▶ **Teks Bacaan**:
···

Ini berarti bahwa kaum wanita dapat berpikir, mempelajari
dan kemudian mengamalkan apa yang mereka hayati dari zikir kepada Allah serta
apa yang mereka ketahui dari alam raya ini. Pengetahuan menyangkut alam raya
tentunya berkaitan dengan berbagai disiplin ilmu, sehingga dari ayat ini dapat
dipahami bahwa wanita bebas untuk mempelajari apa saja, sesuai dengan keinginan
dan kecenderungan mereka masing-masing.
Banyak wanita yang sangat menonjol pengetahuannya dalam
berbagai bidang ilmu pengetahuan dan yang menjadi rujukan sekian banyak tokoh
lelaki. Istri Nabi, Aisyah ra, adalah seorang yang sangat dalam pengetahuannya
serta dikenal pula sebagai kritikus. Sampai-sampai dikenal secara sangat luas
ungkapan yang dinisbahkan oleh sementara ulama sebagai pernyataan Nabi Muhammad
saw.:
Ambillah setengah pengetahuan agama kalian dari
Al-Humaira’ (Aisyah).
Demikian juga Sayyidah Sakinah putri Al-Husain bin Ali
bin Abi Thalib. Kemudian Al-Syaikhah Syuhrah yang digelari Fakhr Al-Nisa’
(Kebanggaan Wanita) adalah salah seorang guru Imam Syafi’i
(tokoh mazhab yang pandangan-pandangannya menjadi anutan banyak umat Islam di
seluruh dunia), dan masih banyak lagi lainnya.

···

▶ **Tugas Dikerjakan**:
a – Dalam bacaan tentang pengetahuan kaum wanita, gelar apa yang diberikan kepada Al-Syaikhah Syuhrah?
b – Tulis ulang semua entri data diagram di bawah ini dengan mengganti "series" menjadi "group" tanpa mengubah bagian lainnya, dan jangan sertakan gambarnya dalam jawaban.

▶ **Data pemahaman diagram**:
···

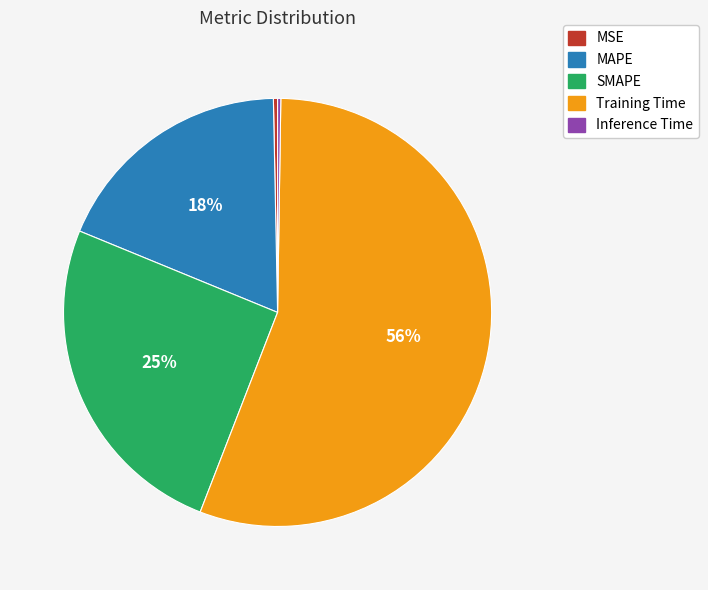

Which has a higher value, MSE or SMAPE?

SMAPE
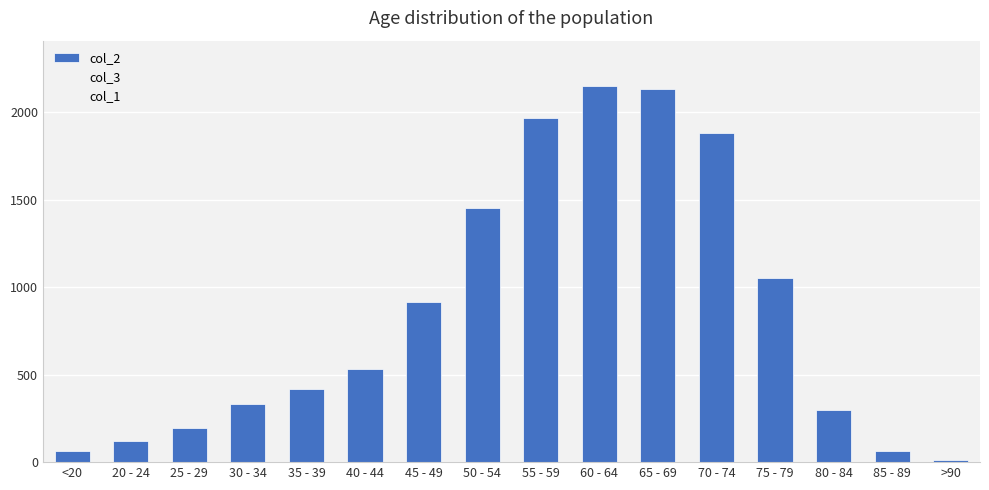

Reading left to right, transcribe all the data shown in this chart.

col_2: 62	121	196	333	420	530	915	1450	1965	2151	2130	1882	1053	296	62	15
col_3: 7	2	13	14	26	53	97	227	392	689	1057	1381	993	333	64	9
col_1: 1	0	0	2	1	1	1	3	6	8	6	14	12	4	1	0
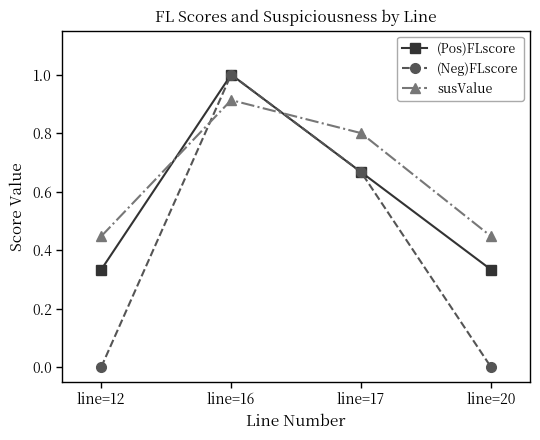

Which category has the highest value in the susValue series?

line=16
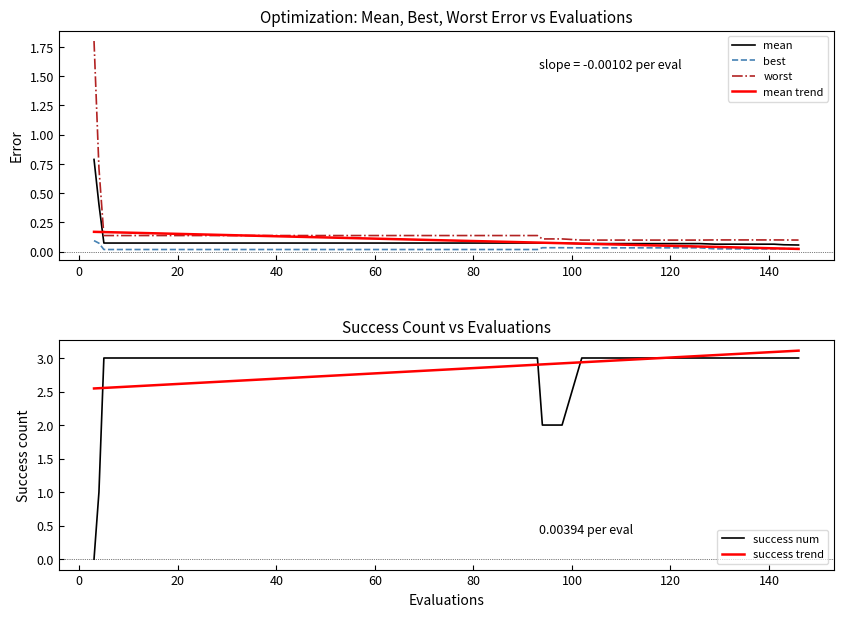

After their last crossing, which series has the higher values: best or mean trend?

best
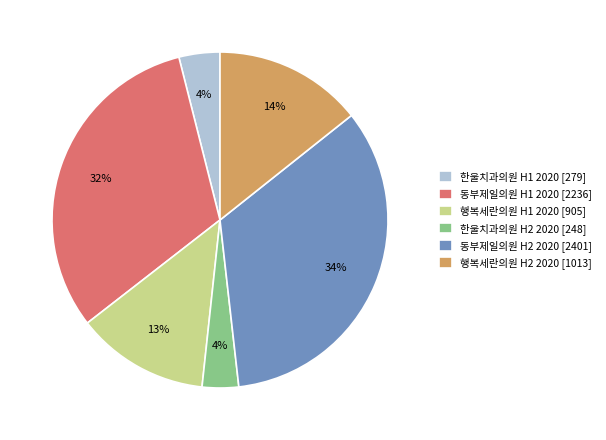

Approximately how many times larger is the value at 동부제일의원 H1 2020 [2236] compared to 한울치과의원 H1 2020 [279]?

8.0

···

▶ **Jawaban Diharapkan**:
a – Ia digelari Fakhr Al-Nisa’ (Kebanggaan Wanita).

b –
Which has a higher value, MSE or SMAPE?

SMAPE

Reading left to right, transcribe all the data shown in this chart.

col_2: 62	121	196	333	420	530	915	1450	1965	2151	2130	1882	1053	296	62	15
col_3: 7	2	13	14	26	53	97	227	392	689	1057	1381	993	333	64	9
col_1: 1	0	0	2	1	1	1	3	6	8	6	14	12	4	1	0

Which category has the highest value in the susValue group?

line=16

After their last crossing, which group has the higher values: best or mean trend?

best

Approximately how many times larger is the value at 동부제일의원 H1 2020 [2236] compared to 한울치과의원 H1 2020 [279]?

8.0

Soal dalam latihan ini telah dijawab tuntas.